# protec vs demon



## Hapster (Sep 29, 2008)

Anything about the quality of the pads? Just want to know who has better quality padding.


----------



## jr05 (Oct 14, 2009)

I do not have any experience with either of those, but I have some skeletools impact shorts that I think are amazing. They have saved my ass (literally) many times in icy new england.

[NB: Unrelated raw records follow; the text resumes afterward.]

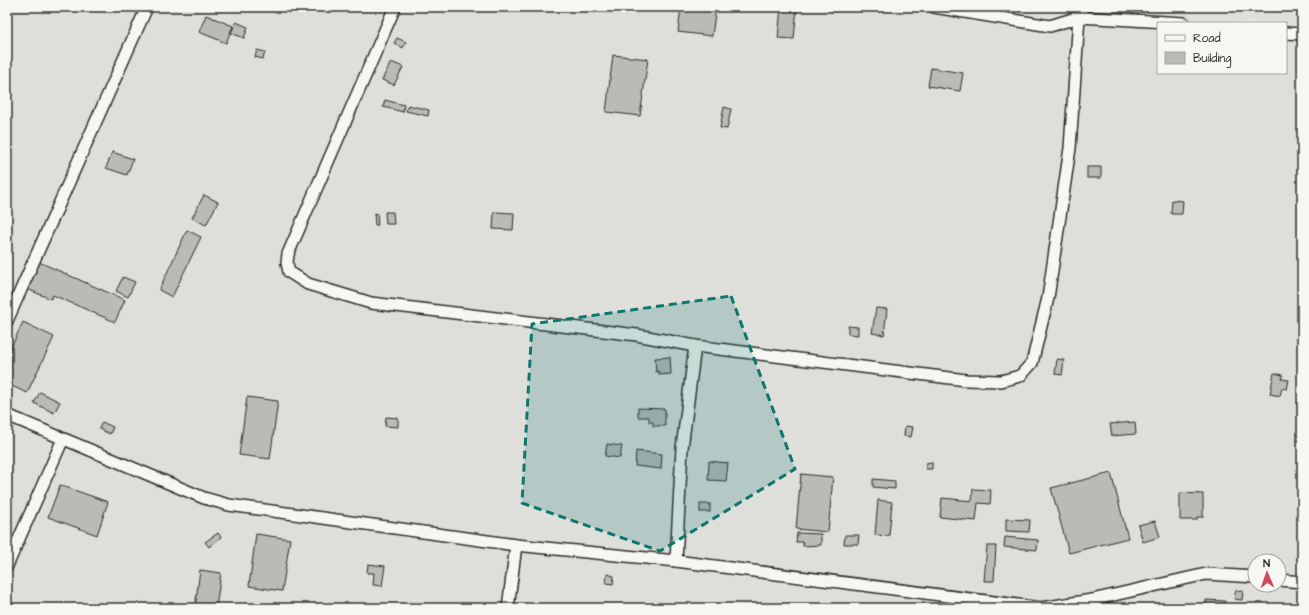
<svg xmlns="http://www.w3.org/2000/svg" width="1309" height="615" font-family="'Architects Daughter',sans-serif">
  <style>
    .built { fill: #dededb; fill-rule: evenodd }
    .building { fill: #babab7; stroke: #2b2b2b }
    .lines { fill: none; stroke-linecap: round; stroke-linejoin: round }
    .minor-casing { stroke: #2b2b2b; stroke-width: 14 }
    .minor { stroke: #f6f6f2; stroke-width: 11 }
    .marked { fill: #0f766e; fill-opacity: 0.2; stroke: #0f766e; stroke-width: 3; stroke-dasharray: 8 5; stroke-linejoin: round }
  </style>
  <rect width="100%" height="100%" fill="#eeeeea"/>
  <filter id="ink" filterUnits="userSpaceOnUse"><feTurbulence type="fractalNoise" baseFrequency=".025" numOctaves="2"/><feDisplacementMap in="SourceGraphic" scale="8" xChannelSelector="R" yChannelSelector="G"/><feConvolveMatrix kernelMatrix="1 2 1 2 8 2 1 2 1" color-interpolation-filters="sRGB"/></filter>
  <g filter="url(#ink)">
    <path class="built" d="M7 7H1302V608H7ZM1158 23H1286V73H1158ZM1255 561H1279V585H1255Z"/>
    <g class="building">
      <polygon points="681,7 716,7 712,36 678,32"/>
      <polygon points="781,7 797,7 794,39 778,38"/>
      <polygon points="206,15 233,26 226,43 199,32"/>
      <polygon points="236,22 248,27 244,38 231,33"/>
      <polygon points="397,38 406,42 403,48 394,43"/>
      <polygon points="257,50 265,52 263,59 255,57"/>
      <polygon points="613,55 648,59 640,116 606,112"/>
      <polygon points="391,62 403,67 394,85 382,80"/>
      <polygon points="931,68 963,73 960,91 928,86"/>
      <polygon points="385,100 404,105 403,112 383,107"/>
      <polygon points="408,105 429,110 428,116 406,111"/>
      <polygon points="724,107 731,109 727,129 720,128"/>
      <polygon points="112,152 133,159 127,175 106,168"/>
      <rect x="1087" y="167" width="14" height="11"/>
      <polygon points="204,195 218,202 206,225 192,218"/>
      <polygon points="1172,200 1183,201 1182,214 1171,214"/>
      <polygon points="385,212 393,212 394,224 386,224"/>
      <polygon points="494,212 514,213 513,230 493,229"/>
      <polygon points="377,213 378,225 375,225 374,214"/>
      <polygon points="187,230 201,237 172,297 159,290"/>
      <polygon points="39,262 125,300 115,322 53,295 51,299 27,289"/>
      <polygon points="123,277 135,282 128,297 116,291"/>
      <polygon points="876,308 887,309 884,335 872,333"/>
      <polygon points="23,322 54,337 27,393 7,384 7,356"/>
      <polygon points="848,326 858,327 858,335 848,334"/>
      <polygon points="670,357 671,374 659,375 659,371 656,372 655,358"/>
      <polygon points="1057,359 1064,360 1062,375 1055,374"/>
      <polygon points="1274,373 1283,375 1282,379 1289,380 1287,389 1282,388 1280,396 1270,394"/>
      <polygon points="40,392 60,402 54,413 34,403"/>
      <polygon points="247,397 278,401 270,459 239,455"/>
      <polygon points="638,408 665,409 665,426 653,426 653,422 649,422 649,417 638,417"/>
      <polygon points="386,417 398,418 398,427 385,426"/>
      <polygon points="102,422 113,427 110,434 99,429"/>
      <polygon points="1135,422 1136,434 1112,436 1110,424"/>
      <polygon points="905,426 913,427 911,437 904,436"/>
      <polygon points="607,444 622,446 620,458 605,456"/>
      <polygon points="636,451 662,454 661,469 635,466"/>
      <polygon points="709,461 728,463 726,481 708,480"/>
      <polygon points="932,462 932,469 926,469 926,463"/>
      <polygon points="1111,473 1128,538 1069,553 1051,488"/>
      <polygon points="801,474 833,477 828,532 796,529"/>
      <polygon points="873,479 895,481 895,489 873,487"/>
      <polygon points="60,485 108,502 97,535 48,517"/>
      <polygon points="973,489 991,490 990,504 978,503 976,521 940,517 942,498 972,501"/>
      <polygon points="1180,493 1203,494 1203,517 1197,517 1197,520 1180,520"/>
      <polygon points="878,500 892,502 889,536 875,535"/>
      <rect x="700" y="504" width="10" height="8"/>
      <polygon points="1006,519 1030,520 1029,532 1006,531"/>
      <polygon points="1155,521 1160,537 1143,542 1138,525"/>
      <polygon points="218,533 221,537 209,547 205,542"/>
      <polygon points="797,533 821,534 821,545 803,546 803,542 796,542"/>
      <polygon points="256,534 290,539 282,591 249,586"/>
      <polygon points="845,535 859,535 858,544 844,544"/>
      <polygon points="1005,537 1038,540 1037,550 1004,547"/>
      <polygon points="987,546 996,546 994,581 984,581"/>
      <polygon points="368,564 385,566 382,586 373,585 374,573 367,573"/>
      <polygon points="200,570 221,573 216,608 195,608"/>
      <polygon points="607,574 614,576 613,584 606,583"/>
      <polygon points="1236,590 1243,591 1242,600 1234,599"/>
      <polygon points="1206,600 1225,601 1224,608 1206,608"/>
    </g>
    <g class="lines">
      <g class="minor-casing">
        <g id="minor">
          <polyline points="395,7 288,254 287,263 289,272 308,284 371,303 637,335 695,346 966,380 1001,381 1020,376 1032,363 1048,298 1070,148 1079,17 1082,7"/>
          <polyline points="934,7 1050,26 1079,17 1184,23"/>
          <polyline points="1286,33 1302,34"/>
          <polyline points="7,321 147,7"/>
          <polyline points="7,415 204,498 229,505 516,545 676,561 1041,608 1092,600 1206,574 1255,577"/>
          <polyline points="676,561 682,448 695,346"/>
          <polyline points="7,566 63,439"/>
          <polyline points="1279,580 1302,582"/>
          <polyline points="508,608 516,545"/>
        </g>
      </g>
      <use href="#minor" class="minor"/>
    </g>
  </g>
  <path class="marked" d="M731 296 795 469 660 551 522 503 532 324Z"/>
  <rect width="1309" height="615" fill="none" stroke="#f6f6f2" stroke-width="24"/>
  <rect x="12" y="12" width="1285" height="591" fill="none" stroke="#2b2b2b" stroke-width="1.5" filter="url(#ink)"/>
  <rect x="1157" y="22" width="130" height="52" fill="#f6f6f2" stroke="#a5a5a2"/>
  <rect x="1165" y="35" width="20" height="6" fill="#f6f6f2" stroke="#a5a5a2"/>
  <text x="1193" y="42" font-size="12" fill="#2b2b2b">Road</text>
  <rect x="1165" y="52" width="20" height="12" fill="#babab7" stroke="#a5a5a2"/>
  <text x="1193" y="62" font-size="12" fill="#2b2b2b">Building</text>
  <g transform="translate(1267 573) rotate(358)"><circle r="19" fill="#f6f6f2" stroke="#a5a5a2"/>
  <path d="M0-3L7 15L0 10L-7 15Z" fill="#d1495b"/>
  <text y="-6" font-size="11" font-weight="bold" text-anchor="middle" fill="#2b2b2b">N</text>
  </g>
</svg>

I know the pro-tec ones have gotten some bad rep after their switch from an earlier model (which was apparently decent). I would recommend looking at them in person, or just getting the skeletools shorts which rock.


----------



## snajper69 (Jan 4, 2010)

I like my pro-tec saved my ass many times in new england  I might try Demon this year.


----------



## Hapster (Sep 29, 2008)

i looked at the skeletools but are they really bulky? The pictures make them look like youll be wearing a diaper.


----------



## Hapster (Sep 29, 2008)

if anyone has pictures of what skeletools look like under snowboard pants that would be sweet


----------



## jr05 (Oct 14, 2009)

I don't have any pictures of them under pants. However, all the pads are removable so you can remove the ones you want. As in just leave the tailbone and hip ones. I have worn them with all the pads and with select ones and Once I get them on and under pants I forget I have them on. I have not felt like I am wearing diapers and none of my friends have commented (that says a lot). Then again I tend to wear slightly baggy pants anyway, so if you wear tight pants, it might be a different story.


----------



## Hapster (Sep 29, 2008)

sweet i have some super baggy special blend pants so that works out. I think i might go with skeletools. They look pretty promising


----------